Damião Barbosa explica o calendário anual do Rio Tiquié e fala sobre os artefatos do Rio Negro no Humboldt Forum 📷 Danilo Parra

Damião e Rogelino são moradores de comunidades situadas no Alto Rio Negro, mais especificamente no Rio Tiquié, próximas à fronteira com a Colômbia. Falantes de makuna e tukano, respectivamente, eles são Agentes Indígenas de Manejo Ambiental (Aimas), constituindo com seus colegas um grupo de quase 50. 

Eles realizam pesquisas em suas comunidades sobre o meio ambiente e sobre como manejar seus recursos e ciclos, de acordo com conhecimentos acumulados ao longo de muitas gerações vivendo nessa região da Amazônia. São agentes do manejo do mundo, o que inclui também curar as épocas do ano para que as estações passem no tempo certo, sem doenças ou infortúnios, e traduzem suas observações e práticas em registros escritos diariamente e outros materiais textuais, orais e artísticos.

A dupla rionegrina se juntou com representantes de várias partes do mundo, e para além dos encontros com as coleções, foi porta-voz para falar das parcerias com o Humboldt Forum.

Rogelino mostra banco tukano para ministra alemã Claudia Roth
Rogelino mostra banco tukano para ministra alemã Claudia Roth, com tradução de Andrea Sholz 📷 Divulgação/Humboldt Forum

Além de Rogelino e Damião, havia indígenas de comunidades dos lados colombiano e venezuelano do Rio Negro e também representantes e parceiros da América do Norte, África e Índia e Papua Nova Guiné na semana de inauguração do museu. 

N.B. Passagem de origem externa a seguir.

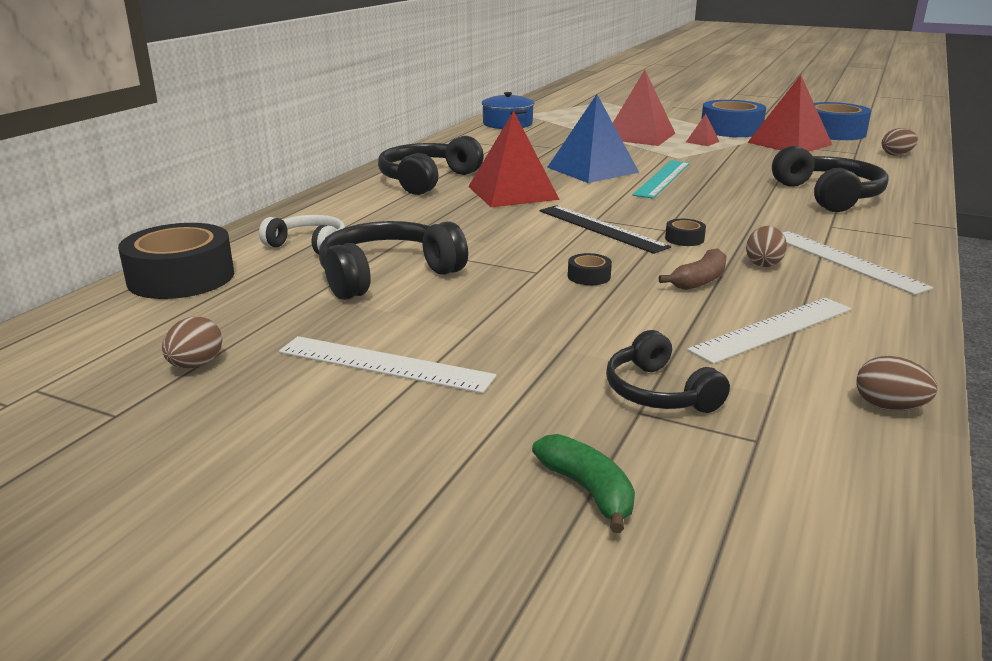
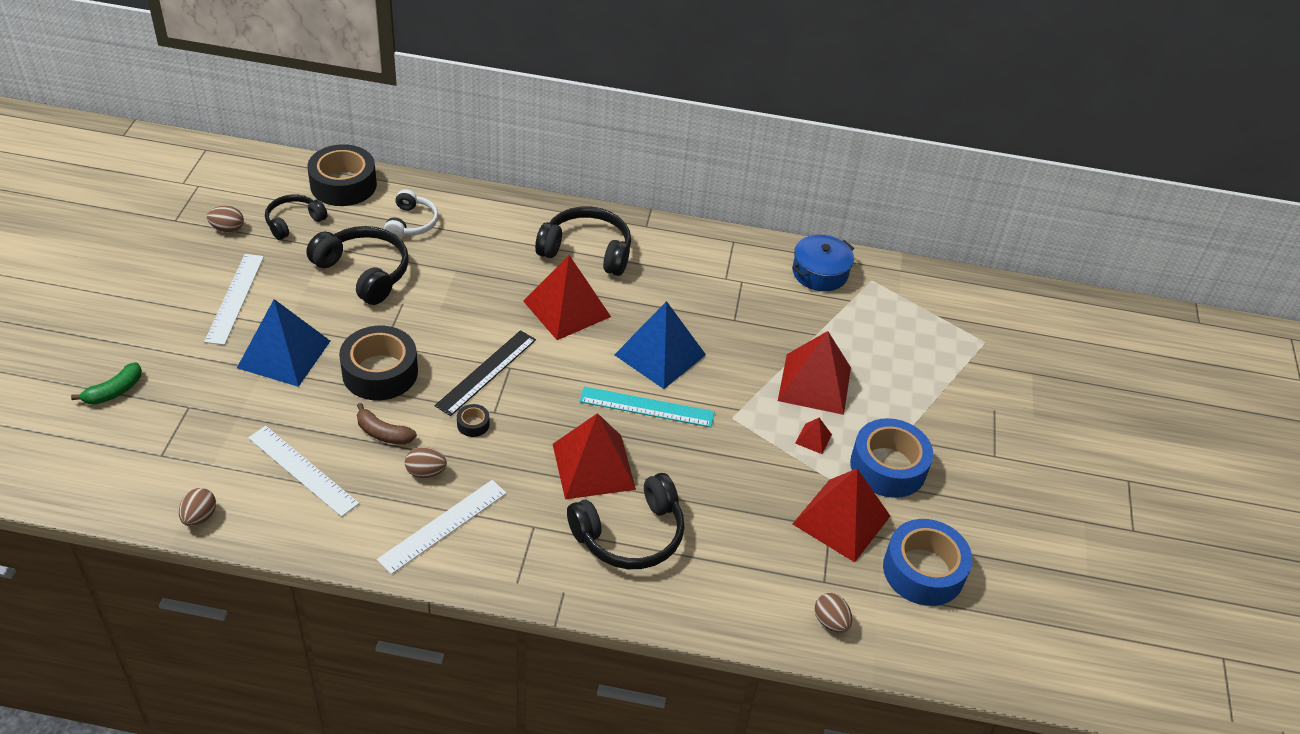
camera: 70 degrees right, 20 degrees up
black tape [568,253,612,285] -> black tape [339,326,418,400], size x2.38
black headphones [606,330,730,413] -> black headphones moved to [265,195,328,240]
none -> blue pyramid [237,299,330,387]
none -> red pyramid [553,413,636,499]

Uma das visitantes foi a Ministra da Cultura alemã Claudia Roth, que conversou com Damião e Rogelino sobre artefatos como o banco tukano. No espaço expositivo da Amazônia, a dupla também mostrou o trabalho que faz de descrição dos ciclos anuais, com desenhos e a relação com os objetos rituais lá expostos. 

No mesmo setor, houve ainda apresentações de Diana Guzman e Orlando Villegas, dos povos Desana e Kotiria, respectivamente, vindos do Vaupés colombiano, e dos Ye’kwana do Alto Rio Caura, que produziram um vídeo sobre uma narrativa mítica e também expuseram um mapa detalhado de seu território na Venezuela, próximo da fronteira com o Brasil.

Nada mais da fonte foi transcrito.